(Beginning of Records for the exercise)

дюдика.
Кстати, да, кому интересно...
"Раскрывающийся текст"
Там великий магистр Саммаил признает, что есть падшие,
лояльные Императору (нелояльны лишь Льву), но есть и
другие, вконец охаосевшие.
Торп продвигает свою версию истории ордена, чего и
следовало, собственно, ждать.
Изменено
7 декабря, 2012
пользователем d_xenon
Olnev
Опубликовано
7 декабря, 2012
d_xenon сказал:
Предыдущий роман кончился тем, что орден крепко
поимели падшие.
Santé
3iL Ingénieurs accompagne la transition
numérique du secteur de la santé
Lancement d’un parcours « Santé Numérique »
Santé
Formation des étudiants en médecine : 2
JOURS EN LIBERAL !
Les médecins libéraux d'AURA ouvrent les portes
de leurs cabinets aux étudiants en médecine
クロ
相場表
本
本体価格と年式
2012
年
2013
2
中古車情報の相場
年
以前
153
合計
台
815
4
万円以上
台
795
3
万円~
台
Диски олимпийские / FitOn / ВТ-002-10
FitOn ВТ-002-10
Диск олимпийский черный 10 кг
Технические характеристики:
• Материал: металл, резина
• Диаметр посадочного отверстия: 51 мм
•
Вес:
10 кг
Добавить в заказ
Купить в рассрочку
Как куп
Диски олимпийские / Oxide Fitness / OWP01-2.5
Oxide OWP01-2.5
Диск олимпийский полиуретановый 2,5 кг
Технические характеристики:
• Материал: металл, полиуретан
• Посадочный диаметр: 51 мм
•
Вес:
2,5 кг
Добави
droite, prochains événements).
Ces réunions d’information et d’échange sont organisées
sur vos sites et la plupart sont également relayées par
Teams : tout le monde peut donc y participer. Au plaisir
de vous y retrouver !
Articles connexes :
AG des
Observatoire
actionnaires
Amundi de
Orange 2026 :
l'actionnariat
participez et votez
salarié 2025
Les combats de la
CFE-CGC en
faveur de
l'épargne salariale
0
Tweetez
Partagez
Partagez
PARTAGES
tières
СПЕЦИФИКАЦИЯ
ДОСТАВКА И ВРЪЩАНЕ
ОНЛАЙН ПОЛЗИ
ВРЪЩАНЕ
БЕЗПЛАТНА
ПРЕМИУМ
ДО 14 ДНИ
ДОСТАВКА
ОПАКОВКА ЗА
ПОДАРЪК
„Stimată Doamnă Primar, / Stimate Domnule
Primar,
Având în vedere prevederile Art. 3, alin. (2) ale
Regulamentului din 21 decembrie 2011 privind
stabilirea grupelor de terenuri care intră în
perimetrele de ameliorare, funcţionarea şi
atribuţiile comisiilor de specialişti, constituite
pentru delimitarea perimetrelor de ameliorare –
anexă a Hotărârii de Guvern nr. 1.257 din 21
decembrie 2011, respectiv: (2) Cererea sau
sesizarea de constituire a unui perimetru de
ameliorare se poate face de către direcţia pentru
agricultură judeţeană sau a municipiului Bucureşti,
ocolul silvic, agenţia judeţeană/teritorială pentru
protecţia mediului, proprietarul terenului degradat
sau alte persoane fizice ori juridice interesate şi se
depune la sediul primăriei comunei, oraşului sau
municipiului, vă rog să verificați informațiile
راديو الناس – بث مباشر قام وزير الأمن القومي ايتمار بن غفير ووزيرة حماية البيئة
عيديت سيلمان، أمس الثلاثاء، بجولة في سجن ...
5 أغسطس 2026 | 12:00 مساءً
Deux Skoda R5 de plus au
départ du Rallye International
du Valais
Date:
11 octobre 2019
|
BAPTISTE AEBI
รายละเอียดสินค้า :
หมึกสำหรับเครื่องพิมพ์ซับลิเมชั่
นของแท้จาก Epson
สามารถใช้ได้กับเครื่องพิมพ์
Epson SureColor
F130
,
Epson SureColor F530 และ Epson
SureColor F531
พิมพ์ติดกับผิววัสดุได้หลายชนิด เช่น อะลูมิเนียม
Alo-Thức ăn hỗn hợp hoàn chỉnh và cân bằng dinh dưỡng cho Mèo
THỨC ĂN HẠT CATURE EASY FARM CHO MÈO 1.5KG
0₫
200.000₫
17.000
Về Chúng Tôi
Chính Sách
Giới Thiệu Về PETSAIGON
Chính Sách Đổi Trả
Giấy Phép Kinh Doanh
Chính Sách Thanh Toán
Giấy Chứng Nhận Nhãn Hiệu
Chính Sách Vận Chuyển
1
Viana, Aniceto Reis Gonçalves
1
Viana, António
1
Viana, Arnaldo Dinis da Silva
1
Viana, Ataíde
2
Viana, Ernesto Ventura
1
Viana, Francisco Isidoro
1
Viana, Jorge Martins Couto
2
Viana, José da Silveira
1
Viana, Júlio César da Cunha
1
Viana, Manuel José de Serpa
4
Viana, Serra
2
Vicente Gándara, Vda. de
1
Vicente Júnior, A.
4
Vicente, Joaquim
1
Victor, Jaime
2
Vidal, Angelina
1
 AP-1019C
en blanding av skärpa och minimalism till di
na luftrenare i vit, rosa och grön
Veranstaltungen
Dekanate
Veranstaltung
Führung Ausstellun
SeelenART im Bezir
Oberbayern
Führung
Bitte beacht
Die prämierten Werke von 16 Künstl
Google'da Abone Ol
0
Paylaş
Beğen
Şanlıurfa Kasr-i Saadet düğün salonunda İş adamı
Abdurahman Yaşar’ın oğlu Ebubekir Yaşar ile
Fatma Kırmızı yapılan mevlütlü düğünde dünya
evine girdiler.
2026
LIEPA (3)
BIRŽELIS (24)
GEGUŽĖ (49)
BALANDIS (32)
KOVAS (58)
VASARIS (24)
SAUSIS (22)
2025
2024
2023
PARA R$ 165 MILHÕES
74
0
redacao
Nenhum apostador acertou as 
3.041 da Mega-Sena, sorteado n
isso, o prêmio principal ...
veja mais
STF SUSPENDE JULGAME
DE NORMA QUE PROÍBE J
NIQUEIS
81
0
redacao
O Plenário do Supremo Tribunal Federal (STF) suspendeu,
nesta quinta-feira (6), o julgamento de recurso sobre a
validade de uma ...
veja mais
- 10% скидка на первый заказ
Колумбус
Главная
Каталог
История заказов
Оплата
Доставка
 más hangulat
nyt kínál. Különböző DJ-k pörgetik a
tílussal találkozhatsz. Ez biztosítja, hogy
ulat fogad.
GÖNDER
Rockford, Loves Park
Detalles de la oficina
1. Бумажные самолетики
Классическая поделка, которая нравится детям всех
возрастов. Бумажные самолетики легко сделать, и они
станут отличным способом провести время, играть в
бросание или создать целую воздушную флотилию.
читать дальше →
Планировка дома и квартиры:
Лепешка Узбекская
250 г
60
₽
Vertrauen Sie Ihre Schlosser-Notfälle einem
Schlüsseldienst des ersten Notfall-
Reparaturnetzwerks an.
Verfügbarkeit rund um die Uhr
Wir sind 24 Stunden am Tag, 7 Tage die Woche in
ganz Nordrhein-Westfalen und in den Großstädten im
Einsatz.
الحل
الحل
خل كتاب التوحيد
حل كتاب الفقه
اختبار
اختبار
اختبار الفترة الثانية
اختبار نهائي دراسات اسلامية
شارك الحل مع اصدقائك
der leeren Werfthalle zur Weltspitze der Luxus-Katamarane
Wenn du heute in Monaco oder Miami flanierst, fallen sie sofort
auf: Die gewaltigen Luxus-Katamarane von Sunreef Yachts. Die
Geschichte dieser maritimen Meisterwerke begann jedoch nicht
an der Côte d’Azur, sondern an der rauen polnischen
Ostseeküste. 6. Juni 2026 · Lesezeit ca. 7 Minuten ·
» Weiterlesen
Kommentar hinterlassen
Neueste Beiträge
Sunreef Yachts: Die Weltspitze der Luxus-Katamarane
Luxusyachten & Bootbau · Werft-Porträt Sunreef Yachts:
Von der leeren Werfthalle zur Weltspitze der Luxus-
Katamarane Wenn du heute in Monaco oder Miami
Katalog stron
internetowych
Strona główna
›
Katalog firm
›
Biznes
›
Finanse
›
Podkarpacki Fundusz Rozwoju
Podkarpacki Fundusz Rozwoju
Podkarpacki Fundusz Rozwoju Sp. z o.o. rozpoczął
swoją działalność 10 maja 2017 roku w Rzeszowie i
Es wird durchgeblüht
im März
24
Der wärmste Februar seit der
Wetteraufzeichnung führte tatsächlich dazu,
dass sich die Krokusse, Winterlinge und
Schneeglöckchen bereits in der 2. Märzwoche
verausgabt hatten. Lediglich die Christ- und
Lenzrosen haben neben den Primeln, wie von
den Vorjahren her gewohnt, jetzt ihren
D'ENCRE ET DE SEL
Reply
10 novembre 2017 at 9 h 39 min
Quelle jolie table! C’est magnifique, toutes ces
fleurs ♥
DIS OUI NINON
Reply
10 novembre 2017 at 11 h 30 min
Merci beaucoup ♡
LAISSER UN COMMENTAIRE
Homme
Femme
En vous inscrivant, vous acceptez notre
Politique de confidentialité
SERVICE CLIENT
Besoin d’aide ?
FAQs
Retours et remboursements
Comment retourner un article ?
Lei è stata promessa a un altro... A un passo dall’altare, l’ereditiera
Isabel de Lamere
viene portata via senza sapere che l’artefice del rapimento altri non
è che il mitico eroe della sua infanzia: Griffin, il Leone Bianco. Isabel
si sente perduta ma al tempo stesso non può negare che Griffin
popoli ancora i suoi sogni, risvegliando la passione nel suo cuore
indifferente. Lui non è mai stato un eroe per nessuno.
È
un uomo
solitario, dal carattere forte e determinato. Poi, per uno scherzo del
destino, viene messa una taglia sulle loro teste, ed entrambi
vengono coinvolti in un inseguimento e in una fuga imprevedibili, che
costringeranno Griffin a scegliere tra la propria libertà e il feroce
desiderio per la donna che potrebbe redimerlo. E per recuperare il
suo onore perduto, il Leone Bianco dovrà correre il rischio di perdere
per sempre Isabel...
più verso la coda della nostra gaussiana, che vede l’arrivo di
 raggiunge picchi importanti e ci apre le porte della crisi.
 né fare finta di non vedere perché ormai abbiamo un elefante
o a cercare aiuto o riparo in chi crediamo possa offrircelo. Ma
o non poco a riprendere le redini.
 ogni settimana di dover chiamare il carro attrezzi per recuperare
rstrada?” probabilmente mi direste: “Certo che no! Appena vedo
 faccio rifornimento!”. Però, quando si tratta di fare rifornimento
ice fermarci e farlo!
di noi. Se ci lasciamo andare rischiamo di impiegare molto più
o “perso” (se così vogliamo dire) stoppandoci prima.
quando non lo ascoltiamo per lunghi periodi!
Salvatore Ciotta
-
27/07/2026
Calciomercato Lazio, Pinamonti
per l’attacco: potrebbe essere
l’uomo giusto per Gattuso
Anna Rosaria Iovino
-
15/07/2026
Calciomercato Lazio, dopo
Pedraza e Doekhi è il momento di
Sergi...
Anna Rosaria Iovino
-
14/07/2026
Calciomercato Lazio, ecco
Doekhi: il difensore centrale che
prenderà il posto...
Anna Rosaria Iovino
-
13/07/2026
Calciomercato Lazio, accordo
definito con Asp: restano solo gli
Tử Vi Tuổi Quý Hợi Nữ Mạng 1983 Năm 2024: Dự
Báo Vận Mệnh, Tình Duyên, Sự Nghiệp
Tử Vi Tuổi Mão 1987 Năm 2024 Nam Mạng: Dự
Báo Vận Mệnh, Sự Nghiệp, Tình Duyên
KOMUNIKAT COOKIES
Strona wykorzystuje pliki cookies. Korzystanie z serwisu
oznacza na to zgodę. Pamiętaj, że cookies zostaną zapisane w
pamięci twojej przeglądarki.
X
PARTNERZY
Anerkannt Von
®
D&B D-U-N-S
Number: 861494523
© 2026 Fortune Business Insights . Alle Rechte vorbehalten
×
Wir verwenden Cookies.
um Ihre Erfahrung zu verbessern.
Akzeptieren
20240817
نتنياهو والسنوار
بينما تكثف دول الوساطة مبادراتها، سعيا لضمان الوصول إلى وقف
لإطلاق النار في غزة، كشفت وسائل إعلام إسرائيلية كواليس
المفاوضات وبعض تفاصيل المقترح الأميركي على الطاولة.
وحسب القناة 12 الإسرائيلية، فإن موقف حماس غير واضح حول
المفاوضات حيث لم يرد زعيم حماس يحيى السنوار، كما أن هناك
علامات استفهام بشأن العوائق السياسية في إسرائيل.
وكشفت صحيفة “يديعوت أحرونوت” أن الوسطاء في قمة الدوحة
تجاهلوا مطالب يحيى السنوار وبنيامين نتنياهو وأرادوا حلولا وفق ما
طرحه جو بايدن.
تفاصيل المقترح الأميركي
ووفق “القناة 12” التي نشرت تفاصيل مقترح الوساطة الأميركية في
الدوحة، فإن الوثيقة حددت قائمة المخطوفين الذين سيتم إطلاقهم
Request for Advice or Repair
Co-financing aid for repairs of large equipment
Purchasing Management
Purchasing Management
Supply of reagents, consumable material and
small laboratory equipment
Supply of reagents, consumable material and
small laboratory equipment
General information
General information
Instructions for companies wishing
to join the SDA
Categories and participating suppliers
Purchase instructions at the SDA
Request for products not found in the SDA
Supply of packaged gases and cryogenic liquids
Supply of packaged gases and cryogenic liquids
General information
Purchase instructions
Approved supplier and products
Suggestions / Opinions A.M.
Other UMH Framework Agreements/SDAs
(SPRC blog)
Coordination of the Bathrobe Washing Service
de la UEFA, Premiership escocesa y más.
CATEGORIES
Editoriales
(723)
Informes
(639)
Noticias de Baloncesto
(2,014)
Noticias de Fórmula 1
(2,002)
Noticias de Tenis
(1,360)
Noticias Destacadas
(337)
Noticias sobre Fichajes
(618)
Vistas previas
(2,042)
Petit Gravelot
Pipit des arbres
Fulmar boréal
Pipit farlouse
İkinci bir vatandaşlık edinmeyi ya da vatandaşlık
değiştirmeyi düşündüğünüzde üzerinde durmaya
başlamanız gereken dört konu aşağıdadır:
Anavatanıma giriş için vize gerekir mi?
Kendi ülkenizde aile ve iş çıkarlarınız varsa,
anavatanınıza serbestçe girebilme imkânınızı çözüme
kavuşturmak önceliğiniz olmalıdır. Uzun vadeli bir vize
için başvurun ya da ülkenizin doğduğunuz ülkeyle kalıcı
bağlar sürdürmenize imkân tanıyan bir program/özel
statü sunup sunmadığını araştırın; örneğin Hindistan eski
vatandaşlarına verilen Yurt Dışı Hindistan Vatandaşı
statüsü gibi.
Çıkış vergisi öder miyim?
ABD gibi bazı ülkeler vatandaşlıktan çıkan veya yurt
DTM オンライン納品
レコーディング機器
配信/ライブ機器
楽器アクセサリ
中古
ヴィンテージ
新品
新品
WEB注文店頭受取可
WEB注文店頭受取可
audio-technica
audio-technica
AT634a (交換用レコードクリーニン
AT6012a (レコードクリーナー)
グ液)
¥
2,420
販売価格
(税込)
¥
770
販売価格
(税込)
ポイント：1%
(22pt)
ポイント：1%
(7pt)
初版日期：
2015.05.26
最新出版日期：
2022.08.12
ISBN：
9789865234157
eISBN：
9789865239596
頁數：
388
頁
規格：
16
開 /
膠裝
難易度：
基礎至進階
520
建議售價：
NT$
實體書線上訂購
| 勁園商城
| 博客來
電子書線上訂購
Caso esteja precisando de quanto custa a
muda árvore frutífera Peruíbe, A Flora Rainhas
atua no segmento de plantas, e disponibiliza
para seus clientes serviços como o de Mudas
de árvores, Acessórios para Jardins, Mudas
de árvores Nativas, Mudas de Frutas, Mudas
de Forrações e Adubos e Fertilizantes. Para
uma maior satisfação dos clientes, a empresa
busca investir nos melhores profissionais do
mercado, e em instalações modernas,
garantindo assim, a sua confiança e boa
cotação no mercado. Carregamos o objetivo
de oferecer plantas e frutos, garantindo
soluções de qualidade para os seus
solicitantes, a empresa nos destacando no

(End of Records for the exercise)

▶ _What this task involves_
For each line above that includes "есть", make a copy.

▶ _Task answer_
Там великий магистр Саммаил признает, что есть падшие,
лояльные Императору (нелояльны лишь Льву), но есть и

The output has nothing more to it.